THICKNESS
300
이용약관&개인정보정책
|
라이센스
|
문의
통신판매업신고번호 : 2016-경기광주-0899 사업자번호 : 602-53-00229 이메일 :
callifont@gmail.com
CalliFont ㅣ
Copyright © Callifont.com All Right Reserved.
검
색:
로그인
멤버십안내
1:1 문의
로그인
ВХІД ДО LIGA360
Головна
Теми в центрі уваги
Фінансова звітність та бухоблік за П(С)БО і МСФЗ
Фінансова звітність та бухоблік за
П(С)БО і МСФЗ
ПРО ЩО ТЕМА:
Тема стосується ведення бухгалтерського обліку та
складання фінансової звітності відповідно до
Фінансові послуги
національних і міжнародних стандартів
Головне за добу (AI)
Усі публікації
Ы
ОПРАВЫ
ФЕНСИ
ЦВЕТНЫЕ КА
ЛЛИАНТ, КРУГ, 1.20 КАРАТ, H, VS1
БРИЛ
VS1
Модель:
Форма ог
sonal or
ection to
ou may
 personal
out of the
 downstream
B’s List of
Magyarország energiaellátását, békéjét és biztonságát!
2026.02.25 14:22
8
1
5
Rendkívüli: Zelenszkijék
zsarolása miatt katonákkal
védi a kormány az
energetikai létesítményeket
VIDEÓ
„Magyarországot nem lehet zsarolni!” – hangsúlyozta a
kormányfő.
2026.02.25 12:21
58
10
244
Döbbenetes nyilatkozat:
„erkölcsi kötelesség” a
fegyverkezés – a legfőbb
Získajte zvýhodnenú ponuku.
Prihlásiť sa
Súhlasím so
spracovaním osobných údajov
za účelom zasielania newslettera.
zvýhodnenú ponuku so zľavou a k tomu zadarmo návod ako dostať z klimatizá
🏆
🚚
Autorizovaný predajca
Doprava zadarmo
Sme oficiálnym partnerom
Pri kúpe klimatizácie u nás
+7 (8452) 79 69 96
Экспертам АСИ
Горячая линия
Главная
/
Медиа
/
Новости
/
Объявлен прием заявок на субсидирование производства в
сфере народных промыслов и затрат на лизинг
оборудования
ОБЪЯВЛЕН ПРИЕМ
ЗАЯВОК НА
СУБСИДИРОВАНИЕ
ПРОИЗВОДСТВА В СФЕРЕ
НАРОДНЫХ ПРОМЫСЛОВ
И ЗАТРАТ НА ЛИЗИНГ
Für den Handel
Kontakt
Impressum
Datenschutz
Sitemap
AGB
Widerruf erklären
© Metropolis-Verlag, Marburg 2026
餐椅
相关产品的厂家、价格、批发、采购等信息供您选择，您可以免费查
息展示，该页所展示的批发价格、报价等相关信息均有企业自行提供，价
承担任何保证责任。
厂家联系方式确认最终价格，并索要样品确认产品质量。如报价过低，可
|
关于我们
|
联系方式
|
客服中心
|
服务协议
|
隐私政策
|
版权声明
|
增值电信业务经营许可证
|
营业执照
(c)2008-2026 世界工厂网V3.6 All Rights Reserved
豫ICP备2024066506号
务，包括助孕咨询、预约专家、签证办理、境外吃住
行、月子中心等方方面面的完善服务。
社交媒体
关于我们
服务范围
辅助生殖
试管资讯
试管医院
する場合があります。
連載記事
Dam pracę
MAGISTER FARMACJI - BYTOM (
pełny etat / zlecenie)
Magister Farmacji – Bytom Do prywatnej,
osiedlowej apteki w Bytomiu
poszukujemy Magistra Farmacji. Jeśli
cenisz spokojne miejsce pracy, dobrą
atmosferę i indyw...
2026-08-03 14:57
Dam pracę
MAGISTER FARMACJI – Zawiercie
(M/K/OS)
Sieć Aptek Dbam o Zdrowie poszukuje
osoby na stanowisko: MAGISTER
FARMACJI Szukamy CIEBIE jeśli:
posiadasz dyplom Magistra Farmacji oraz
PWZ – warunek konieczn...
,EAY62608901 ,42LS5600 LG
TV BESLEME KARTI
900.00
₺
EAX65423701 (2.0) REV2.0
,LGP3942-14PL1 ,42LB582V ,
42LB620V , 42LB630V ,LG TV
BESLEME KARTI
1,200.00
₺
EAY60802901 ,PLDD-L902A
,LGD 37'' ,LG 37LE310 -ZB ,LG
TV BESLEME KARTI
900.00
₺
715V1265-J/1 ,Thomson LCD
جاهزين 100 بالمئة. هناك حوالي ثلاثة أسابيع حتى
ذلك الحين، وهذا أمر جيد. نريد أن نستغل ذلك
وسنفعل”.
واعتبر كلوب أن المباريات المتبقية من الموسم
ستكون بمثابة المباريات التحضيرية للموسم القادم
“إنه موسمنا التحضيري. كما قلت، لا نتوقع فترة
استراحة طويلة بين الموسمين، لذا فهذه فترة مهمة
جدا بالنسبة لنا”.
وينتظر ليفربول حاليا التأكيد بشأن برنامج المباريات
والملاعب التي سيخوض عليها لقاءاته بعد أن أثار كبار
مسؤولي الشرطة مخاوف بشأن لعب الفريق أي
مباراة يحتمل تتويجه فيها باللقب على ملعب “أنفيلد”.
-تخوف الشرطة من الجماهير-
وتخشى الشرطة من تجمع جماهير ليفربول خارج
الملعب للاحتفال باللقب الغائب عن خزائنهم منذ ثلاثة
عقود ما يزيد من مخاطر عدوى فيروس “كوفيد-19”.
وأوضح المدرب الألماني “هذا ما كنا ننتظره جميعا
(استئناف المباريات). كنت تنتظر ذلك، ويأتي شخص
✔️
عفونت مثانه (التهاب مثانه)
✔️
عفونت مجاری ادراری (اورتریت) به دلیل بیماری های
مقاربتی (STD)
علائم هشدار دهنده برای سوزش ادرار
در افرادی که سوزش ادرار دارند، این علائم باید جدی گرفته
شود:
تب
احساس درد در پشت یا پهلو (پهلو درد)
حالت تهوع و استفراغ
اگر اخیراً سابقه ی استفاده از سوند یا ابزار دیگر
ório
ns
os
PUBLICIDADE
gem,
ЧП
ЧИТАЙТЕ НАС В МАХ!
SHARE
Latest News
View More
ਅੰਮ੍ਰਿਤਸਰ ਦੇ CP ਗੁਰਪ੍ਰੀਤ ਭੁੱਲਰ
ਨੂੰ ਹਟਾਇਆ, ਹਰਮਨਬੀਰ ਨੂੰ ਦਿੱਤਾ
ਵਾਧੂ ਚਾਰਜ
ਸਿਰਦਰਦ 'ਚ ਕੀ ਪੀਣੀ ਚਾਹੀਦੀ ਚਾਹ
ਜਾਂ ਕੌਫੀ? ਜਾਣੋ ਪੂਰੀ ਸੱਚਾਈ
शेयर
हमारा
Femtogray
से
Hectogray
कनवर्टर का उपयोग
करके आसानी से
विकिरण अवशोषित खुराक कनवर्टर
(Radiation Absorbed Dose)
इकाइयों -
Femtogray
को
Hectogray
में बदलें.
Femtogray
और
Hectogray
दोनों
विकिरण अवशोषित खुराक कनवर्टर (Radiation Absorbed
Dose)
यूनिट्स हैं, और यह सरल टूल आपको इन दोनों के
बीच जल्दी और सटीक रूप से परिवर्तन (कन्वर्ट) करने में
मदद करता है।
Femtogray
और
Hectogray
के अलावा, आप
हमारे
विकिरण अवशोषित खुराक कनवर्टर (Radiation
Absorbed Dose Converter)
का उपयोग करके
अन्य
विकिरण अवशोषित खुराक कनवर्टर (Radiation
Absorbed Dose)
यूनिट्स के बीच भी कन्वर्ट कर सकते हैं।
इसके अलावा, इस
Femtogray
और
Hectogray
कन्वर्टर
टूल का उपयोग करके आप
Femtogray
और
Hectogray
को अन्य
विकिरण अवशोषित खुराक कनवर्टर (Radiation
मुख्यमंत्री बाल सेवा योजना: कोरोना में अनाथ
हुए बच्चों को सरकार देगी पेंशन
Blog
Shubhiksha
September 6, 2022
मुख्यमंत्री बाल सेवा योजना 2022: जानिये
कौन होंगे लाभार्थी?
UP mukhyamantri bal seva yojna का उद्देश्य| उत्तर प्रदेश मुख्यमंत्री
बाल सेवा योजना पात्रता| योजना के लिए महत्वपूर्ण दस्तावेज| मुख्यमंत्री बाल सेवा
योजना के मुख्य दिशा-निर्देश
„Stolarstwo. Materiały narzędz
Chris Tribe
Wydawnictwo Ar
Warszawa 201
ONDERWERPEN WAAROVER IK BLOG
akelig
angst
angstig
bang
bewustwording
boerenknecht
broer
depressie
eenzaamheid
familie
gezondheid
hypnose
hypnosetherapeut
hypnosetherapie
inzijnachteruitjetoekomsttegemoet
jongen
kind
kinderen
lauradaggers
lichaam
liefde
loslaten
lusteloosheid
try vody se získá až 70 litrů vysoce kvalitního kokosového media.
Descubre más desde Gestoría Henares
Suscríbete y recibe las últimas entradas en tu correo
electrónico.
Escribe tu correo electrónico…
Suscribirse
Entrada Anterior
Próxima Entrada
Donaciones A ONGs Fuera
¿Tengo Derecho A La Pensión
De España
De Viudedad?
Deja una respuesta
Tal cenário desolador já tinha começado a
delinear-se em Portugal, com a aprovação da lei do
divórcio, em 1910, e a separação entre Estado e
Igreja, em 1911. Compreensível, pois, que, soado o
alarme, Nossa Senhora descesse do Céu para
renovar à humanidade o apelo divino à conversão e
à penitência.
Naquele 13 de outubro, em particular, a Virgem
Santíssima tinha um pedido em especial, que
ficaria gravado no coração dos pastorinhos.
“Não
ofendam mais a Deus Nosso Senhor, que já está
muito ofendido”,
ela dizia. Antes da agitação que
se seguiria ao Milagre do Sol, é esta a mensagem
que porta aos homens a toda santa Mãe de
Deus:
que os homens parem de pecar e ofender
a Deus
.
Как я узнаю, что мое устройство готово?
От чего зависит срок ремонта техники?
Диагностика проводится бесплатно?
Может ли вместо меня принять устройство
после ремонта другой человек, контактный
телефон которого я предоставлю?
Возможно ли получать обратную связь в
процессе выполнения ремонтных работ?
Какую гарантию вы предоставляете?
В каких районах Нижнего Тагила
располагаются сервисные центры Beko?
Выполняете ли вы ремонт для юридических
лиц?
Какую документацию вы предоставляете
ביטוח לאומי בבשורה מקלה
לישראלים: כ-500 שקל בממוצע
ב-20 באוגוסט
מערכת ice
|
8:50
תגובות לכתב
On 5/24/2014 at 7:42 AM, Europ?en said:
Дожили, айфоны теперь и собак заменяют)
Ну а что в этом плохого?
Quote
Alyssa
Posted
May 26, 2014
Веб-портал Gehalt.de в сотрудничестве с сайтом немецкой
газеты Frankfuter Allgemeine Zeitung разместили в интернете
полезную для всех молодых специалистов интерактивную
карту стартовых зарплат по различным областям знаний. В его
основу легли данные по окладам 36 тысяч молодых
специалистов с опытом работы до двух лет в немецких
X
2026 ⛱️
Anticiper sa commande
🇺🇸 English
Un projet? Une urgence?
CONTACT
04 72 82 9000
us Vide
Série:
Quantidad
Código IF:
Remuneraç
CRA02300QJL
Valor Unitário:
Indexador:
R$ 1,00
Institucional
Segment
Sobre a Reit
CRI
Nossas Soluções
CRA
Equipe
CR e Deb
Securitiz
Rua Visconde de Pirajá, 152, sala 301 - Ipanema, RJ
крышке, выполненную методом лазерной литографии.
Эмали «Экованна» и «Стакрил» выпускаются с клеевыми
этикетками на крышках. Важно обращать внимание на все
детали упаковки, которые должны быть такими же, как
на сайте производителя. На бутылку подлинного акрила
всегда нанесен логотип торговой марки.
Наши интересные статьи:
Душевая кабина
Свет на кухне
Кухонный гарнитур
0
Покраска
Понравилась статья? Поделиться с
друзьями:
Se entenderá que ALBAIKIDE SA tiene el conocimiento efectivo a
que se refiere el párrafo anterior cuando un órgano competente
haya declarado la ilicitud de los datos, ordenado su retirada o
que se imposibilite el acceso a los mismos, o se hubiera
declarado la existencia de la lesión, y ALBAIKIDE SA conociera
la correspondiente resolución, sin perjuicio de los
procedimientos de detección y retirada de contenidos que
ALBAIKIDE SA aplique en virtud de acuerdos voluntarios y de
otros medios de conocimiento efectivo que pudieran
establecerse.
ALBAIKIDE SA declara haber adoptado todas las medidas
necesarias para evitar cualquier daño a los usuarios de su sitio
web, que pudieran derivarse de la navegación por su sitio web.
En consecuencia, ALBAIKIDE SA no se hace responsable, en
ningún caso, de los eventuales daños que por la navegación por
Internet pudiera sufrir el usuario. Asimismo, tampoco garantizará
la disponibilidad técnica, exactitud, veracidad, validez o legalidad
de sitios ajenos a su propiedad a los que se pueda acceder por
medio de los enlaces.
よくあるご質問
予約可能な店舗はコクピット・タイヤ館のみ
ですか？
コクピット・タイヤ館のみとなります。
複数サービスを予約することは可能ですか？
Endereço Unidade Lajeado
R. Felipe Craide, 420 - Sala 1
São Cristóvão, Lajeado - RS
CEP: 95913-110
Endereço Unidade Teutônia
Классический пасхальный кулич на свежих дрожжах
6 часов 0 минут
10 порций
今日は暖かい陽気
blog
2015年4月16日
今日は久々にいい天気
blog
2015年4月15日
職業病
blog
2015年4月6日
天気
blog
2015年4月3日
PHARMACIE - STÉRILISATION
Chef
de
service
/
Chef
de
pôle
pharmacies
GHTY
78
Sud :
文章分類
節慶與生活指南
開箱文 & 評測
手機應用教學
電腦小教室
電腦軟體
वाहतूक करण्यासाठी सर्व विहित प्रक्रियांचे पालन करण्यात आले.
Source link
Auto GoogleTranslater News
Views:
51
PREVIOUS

______________________________

**WHAT YOU NEED TO DO**: Copy whichever lines in the listing above hold "специалистов".

**SOLUTION FOR THIS TASK**:
полезную для всех молодых специалистов интерактивную
специалистов с опытом работы до двух лет в немецких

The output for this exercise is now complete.